> _DESCRIPTION OF THE TASK_
Copy the text of every record below line for line, without changing anything, and leave the pictures out of your answer.

> _SUPPLIED ENTRIES_
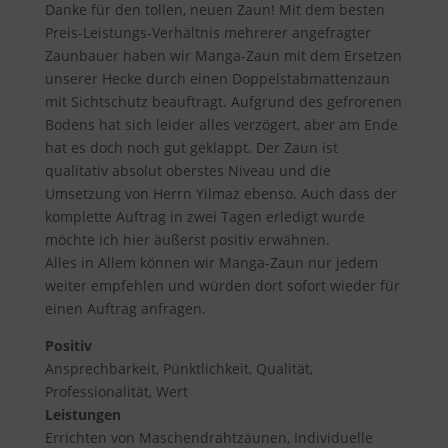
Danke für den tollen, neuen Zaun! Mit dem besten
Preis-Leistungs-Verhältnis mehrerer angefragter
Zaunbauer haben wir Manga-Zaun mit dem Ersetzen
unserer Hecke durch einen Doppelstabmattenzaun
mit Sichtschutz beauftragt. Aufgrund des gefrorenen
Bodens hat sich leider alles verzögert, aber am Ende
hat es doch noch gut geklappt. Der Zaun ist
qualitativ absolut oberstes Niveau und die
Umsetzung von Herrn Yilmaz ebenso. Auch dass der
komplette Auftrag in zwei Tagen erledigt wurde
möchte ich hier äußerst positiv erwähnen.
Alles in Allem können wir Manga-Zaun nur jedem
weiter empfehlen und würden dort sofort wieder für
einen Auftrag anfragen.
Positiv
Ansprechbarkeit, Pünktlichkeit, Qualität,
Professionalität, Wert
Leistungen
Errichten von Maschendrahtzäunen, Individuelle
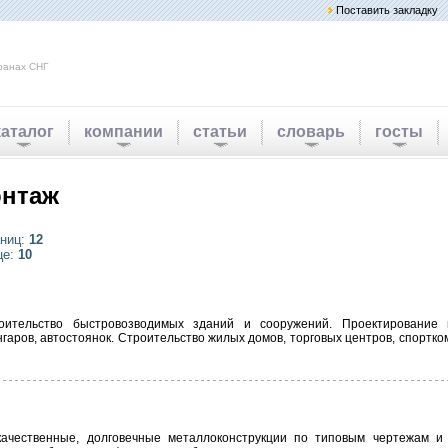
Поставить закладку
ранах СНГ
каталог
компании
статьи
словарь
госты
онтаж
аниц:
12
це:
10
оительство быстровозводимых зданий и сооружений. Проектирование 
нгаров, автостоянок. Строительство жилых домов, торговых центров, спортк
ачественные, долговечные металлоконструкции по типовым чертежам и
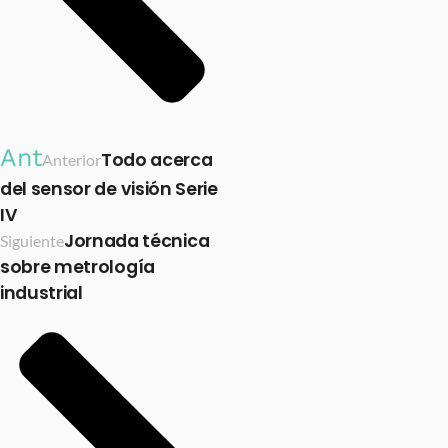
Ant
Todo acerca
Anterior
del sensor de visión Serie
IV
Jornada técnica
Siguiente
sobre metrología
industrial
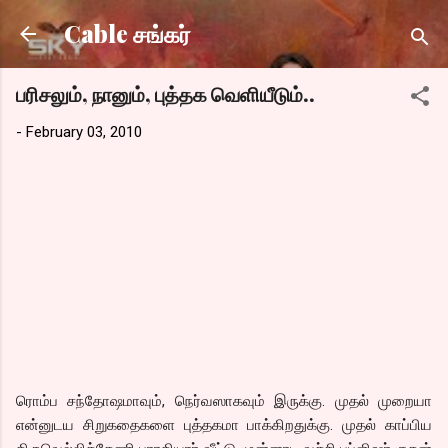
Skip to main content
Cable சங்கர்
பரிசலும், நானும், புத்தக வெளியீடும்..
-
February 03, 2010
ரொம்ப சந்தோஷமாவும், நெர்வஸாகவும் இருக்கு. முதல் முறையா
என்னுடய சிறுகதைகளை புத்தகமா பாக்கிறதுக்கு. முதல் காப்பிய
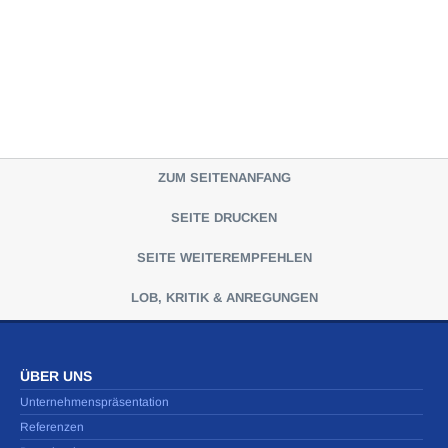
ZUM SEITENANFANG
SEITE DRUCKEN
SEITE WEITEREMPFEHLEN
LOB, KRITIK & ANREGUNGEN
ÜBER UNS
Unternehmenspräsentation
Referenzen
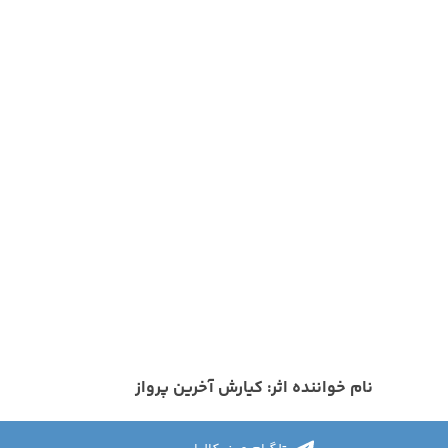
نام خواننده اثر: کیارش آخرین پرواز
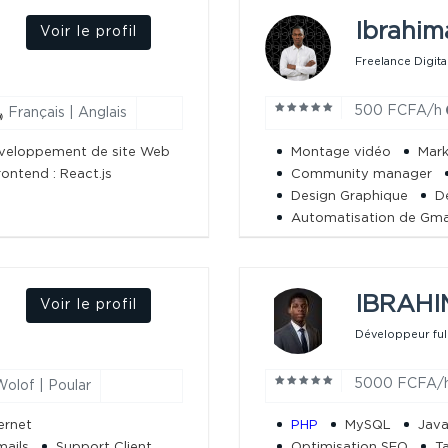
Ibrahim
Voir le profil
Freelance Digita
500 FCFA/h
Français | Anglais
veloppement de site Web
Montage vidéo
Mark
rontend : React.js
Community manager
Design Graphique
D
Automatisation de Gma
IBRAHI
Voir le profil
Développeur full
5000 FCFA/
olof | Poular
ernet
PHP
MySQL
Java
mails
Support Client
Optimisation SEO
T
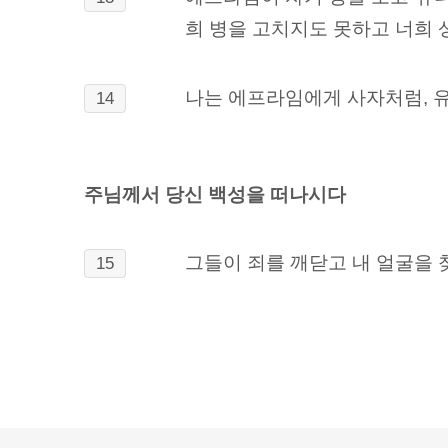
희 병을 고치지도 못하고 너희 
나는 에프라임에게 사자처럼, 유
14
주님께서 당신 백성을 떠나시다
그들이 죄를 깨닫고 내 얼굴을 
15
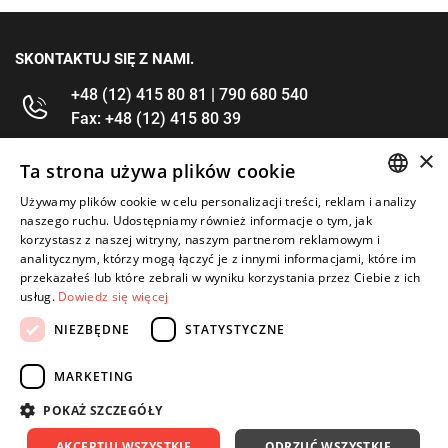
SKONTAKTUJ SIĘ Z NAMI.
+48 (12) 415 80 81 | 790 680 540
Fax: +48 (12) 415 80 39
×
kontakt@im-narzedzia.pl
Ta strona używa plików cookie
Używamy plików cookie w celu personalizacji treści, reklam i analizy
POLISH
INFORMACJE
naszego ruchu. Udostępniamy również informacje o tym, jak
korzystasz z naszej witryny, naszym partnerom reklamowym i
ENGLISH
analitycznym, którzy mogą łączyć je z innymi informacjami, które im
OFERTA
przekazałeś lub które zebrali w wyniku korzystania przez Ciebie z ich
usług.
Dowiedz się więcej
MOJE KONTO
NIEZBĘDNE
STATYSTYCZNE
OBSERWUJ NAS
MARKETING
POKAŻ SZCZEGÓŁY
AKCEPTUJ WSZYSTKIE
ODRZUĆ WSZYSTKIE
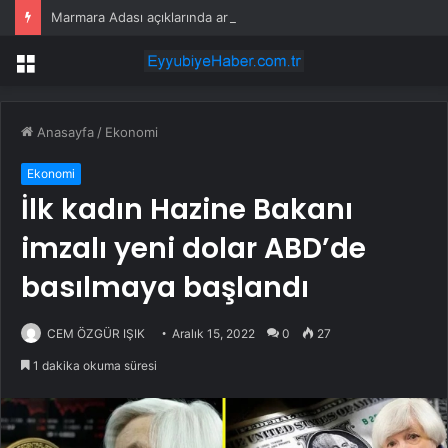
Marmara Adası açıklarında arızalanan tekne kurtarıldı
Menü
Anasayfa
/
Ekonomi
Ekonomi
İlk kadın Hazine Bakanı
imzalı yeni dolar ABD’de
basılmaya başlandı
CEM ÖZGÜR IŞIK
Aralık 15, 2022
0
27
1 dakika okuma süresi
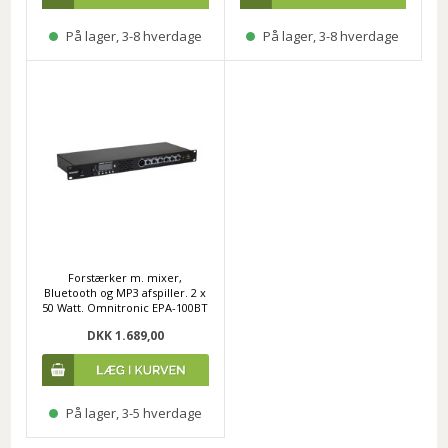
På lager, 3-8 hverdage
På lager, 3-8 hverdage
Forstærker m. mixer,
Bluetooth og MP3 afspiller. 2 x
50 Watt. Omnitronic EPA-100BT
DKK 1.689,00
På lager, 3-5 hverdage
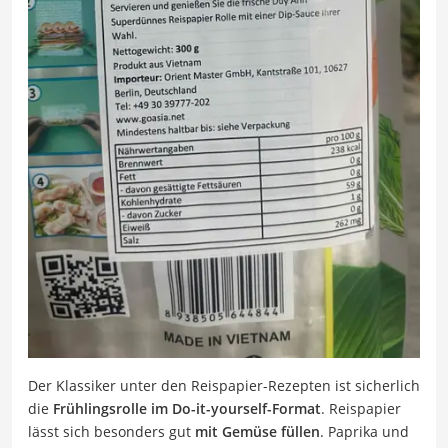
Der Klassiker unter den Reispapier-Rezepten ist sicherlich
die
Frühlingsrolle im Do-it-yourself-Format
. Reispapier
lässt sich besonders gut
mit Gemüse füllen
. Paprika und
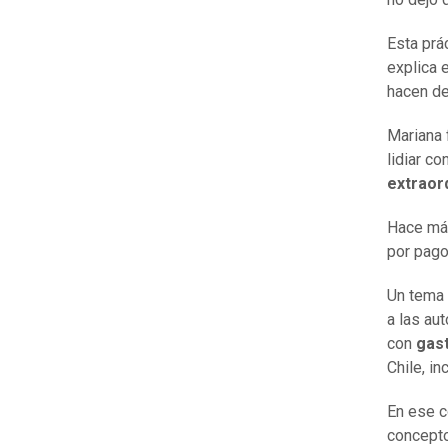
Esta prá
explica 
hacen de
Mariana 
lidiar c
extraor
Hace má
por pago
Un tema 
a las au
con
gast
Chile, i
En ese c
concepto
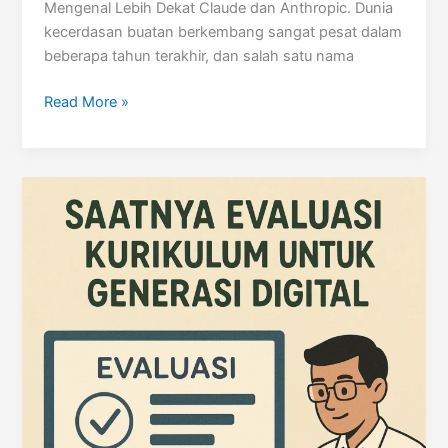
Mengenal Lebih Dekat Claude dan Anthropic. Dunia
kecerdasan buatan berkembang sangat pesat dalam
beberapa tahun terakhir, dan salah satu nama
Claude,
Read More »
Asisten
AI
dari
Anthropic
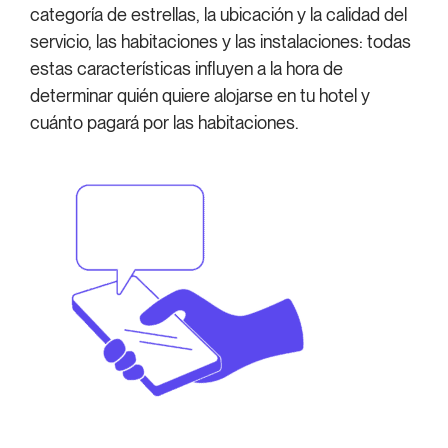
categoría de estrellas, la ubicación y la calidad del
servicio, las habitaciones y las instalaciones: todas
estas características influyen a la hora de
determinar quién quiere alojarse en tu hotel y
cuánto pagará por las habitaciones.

> _ANSWER SPACE_
Danke für den tollen, neuen Zaun! Mit dem besten
Preis-Leistungs-Verhältnis mehrerer angefragter
Zaunbauer haben wir Manga-Zaun mit dem Ersetzen
unserer Hecke durch einen Doppelstabmattenzaun
mit Sichtschutz beauftragt. Aufgrund des gefrorenen
Bodens hat sich leider alles verzögert, aber am Ende
hat es doch noch gut geklappt. Der Zaun ist
qualitativ absolut oberstes Niveau und die
Umsetzung von Herrn Yilmaz ebenso. Auch dass der
komplette Auftrag in zwei Tagen erledigt wurde
möchte ich hier äußerst positiv erwähnen.
Alles in Allem können wir Manga-Zaun nur jedem
weiter empfehlen und würden dort sofort wieder für
einen Auftrag anfragen.
Positiv
Ansprechbarkeit, Pünktlichkeit, Qualität,
Professionalität, Wert
Leistungen
Errichten von Maschendrahtzäunen, Individuelle
Поставить закладку
ранах СНГ
каталог
компании
статьи
словарь
госты
онтаж
аниц:
12
це:
10
оительство быстровозводимых зданий и сооружений. Проектирование 
нгаров, автостоянок. Строительство жилых домов, торговых центров, спортк
ачественные, долговечные металлоконструкции по типовым чертежам и
Ant
Todo acerca
Anterior
del sensor de visión Serie
IV
Jornada técnica
Siguiente
sobre metrología
industrial
Skip to main content
Cable சங்கர்
பரிசலும், நானும், புத்தக வெளியீடும்..
-
February 03, 2010
ரொம்ப சந்தோஷமாவும், நெர்வஸாகவும் இருக்கு. முதல் முறையா
என்னுடய சிறுகதைகளை புத்தகமா பாக்கிறதுக்கு. முதல் காப்பிய
ZUM SEITENANFANG
SEITE DRUCKEN
SEITE WEITEREMPFEHLEN
LOB, KRITIK & ANREGUNGEN
ÜBER UNS
Unternehmenspräsentation
Referenzen
نام خواننده اثر: کیارش آخرین پرواز
Ibrahim
Voir le profil
Freelance Digita
500 FCFA/h
Français | Anglais
veloppement de site Web
Montage vidéo
Mark
rontend : React.js
Community manager
Design Graphique
D
Automatisation de Gma
IBRAHI
Voir le profil
Développeur full
5000 FCFA/
olof | Poular
ernet
PHP
MySQL
Java
mails
Support Client
Optimisation SEO
T
희 병을 고치지도 못하고 너희 
나는 에프라임에게 사자처럼, 유
14
주님께서 당신 백성을 떠나시다
그들이 죄를 깨닫고 내 얼굴을 
15
SKONTAKTUJ SIĘ Z NAMI.
+48 (12) 415 80 81 | 790 680 540
Fax: +48 (12) 415 80 39
×
kontakt@im-narzedzia.pl
Ta strona używa plików cookie
Używamy plików cookie w celu personalizacji treści, reklam i analizy
POLISH
INFORMACJE
naszego ruchu. Udostępniamy również informacje o tym, jak
korzystasz z naszej witryny, naszym partnerom reklamowym i
ENGLISH
analitycznym, którzy mogą łączyć je z innymi informacjami, które im
OFERTA
przekazałeś lub które zebrali w wyniku korzystania przez Ciebie z ich
usług.
Dowiedz się więcej
MOJE KONTO
NIEZBĘDNE
STATYSTYCZNE
OBSERWUJ NAS
MARKETING
POKAŻ SZCZEGÓŁY
AKCEPTUJ WSZYSTKIE
ODRZUĆ WSZYSTKIE
Marmara Adası açıklarında arızalanan tekne kurtarıldı
Menü
Anasayfa
/
Ekonomi
Ekonomi
İlk kadın Hazine Bakanı
imzalı yeni dolar ABD’de
basılmaya başlandı
CEM ÖZGÜR IŞIK
Aralık 15, 2022
0
27
1 dakika okuma süresi
På lager, 3-8 hverdage
På lager, 3-8 hverdage
Forstærker m. mixer,
Bluetooth og MP3 afspiller. 2 x
50 Watt. Omnitronic EPA-100BT
DKK 1.689,00
På lager, 3-5 hverdage
Der Klassiker unter den Reispapier-Rezepten ist sicherlich
die
Frühlingsrolle im Do-it-yourself-Format
. Reispapier
lässt sich besonders gut
mit Gemüse füllen
. Paprika und
Esta prá
explica 
hacen de
Mariana 
lidiar c
extraor
Hace má
por pago
Un tema 
a las au
con
gast
Chile, i
En ese c
concepto
Mengenal Lebih Dekat Claude dan Anthropic. Dunia
kecerdasan buatan berkembang sangat pesat dalam
beberapa tahun terakhir, dan salah satu nama
Claude,
Read More »
Asisten
AI
dari
Anthropic
categoría de estrellas, la ubicación y la calidad del
servicio, las habitaciones y las instalaciones: todas
estas características influyen a la hora de
determinar quién quiere alojarse en tu hotel y
cuánto pagará por las habitaciones.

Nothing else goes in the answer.